» Information supplied
━━━━━━━━━━
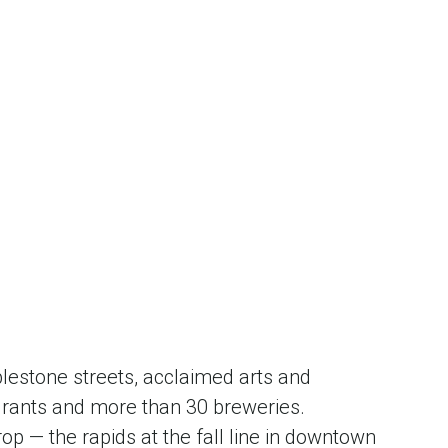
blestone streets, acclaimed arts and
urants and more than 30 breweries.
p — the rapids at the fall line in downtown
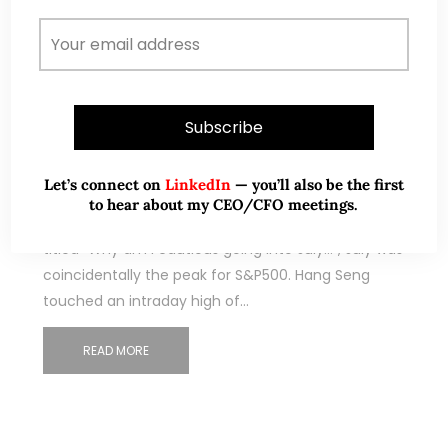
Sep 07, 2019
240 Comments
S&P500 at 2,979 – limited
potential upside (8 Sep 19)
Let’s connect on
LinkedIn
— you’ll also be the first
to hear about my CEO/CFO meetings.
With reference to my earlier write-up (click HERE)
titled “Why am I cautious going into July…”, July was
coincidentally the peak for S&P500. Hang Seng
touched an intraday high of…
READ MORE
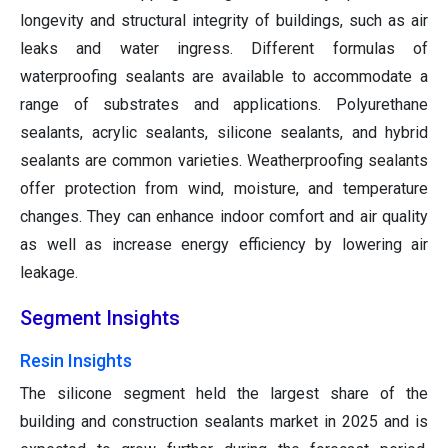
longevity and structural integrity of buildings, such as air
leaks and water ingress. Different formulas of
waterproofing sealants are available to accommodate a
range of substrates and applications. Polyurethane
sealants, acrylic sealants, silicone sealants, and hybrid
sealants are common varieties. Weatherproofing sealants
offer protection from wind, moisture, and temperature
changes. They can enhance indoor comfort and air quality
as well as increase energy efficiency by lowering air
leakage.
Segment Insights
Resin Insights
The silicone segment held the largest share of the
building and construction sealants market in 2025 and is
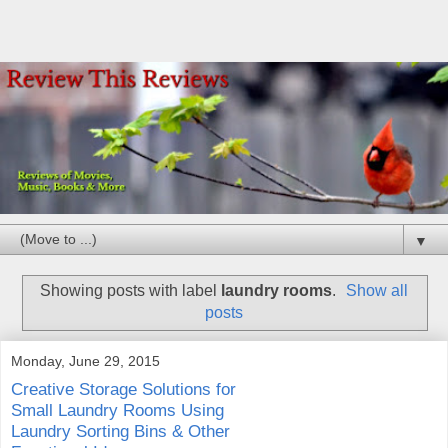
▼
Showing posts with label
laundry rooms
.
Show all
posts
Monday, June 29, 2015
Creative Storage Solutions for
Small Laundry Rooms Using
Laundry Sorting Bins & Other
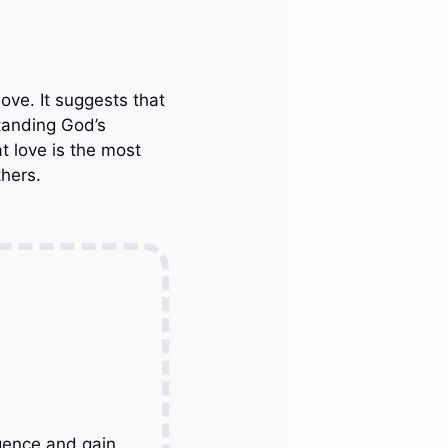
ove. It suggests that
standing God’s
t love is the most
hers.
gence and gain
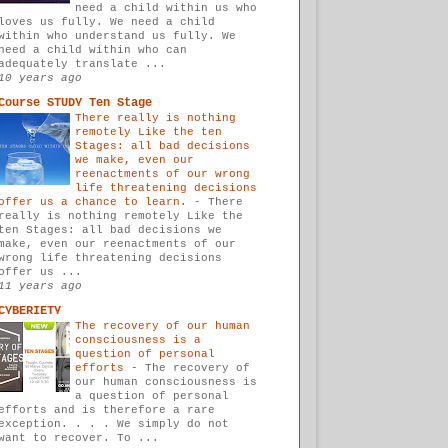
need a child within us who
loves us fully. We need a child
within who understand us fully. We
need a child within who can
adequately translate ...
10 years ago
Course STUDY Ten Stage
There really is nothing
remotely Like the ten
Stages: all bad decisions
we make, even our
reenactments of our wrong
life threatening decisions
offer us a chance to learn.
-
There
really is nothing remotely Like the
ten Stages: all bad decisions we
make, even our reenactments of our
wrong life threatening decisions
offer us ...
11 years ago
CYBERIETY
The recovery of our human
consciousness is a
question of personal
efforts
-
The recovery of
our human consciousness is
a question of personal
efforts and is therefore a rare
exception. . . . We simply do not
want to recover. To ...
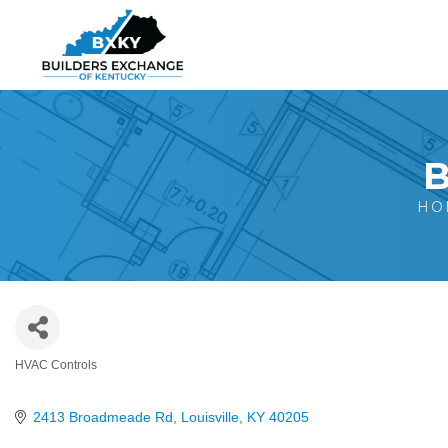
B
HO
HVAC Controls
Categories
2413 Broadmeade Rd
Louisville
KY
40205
━━━━━━━━━━
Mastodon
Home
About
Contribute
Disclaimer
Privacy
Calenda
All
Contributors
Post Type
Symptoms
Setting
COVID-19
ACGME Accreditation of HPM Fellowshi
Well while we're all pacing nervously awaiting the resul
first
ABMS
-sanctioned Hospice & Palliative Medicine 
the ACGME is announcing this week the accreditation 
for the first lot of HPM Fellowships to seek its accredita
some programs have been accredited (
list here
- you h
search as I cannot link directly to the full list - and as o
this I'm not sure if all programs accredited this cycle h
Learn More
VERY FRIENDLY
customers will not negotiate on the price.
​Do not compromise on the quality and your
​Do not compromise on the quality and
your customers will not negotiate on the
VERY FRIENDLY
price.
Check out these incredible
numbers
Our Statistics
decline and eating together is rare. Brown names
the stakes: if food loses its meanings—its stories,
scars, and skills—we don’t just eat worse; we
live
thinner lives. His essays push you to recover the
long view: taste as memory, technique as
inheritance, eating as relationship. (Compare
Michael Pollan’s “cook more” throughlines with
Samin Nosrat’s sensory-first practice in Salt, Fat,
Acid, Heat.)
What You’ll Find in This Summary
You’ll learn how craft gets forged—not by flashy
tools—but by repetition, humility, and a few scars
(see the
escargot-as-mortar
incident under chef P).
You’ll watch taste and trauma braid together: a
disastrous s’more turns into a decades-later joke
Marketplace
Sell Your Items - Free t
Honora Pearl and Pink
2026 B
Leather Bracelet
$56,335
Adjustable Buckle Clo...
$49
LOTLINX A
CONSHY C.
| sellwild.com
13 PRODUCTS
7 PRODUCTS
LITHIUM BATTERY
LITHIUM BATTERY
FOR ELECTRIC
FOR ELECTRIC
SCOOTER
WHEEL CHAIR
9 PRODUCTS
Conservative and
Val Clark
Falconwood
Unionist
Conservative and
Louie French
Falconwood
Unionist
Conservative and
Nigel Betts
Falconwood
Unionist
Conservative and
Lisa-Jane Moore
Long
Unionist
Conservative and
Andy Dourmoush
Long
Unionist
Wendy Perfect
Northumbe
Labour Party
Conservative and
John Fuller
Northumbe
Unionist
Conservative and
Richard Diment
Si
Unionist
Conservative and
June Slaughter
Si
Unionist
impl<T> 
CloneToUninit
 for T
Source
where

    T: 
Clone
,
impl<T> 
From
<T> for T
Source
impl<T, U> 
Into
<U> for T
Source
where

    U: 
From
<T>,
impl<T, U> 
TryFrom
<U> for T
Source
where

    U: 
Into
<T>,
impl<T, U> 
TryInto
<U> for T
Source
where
━━━━━━━━━━
Look through the entries above and work out how many lines contain the string "negotiate". Give that number alone.

2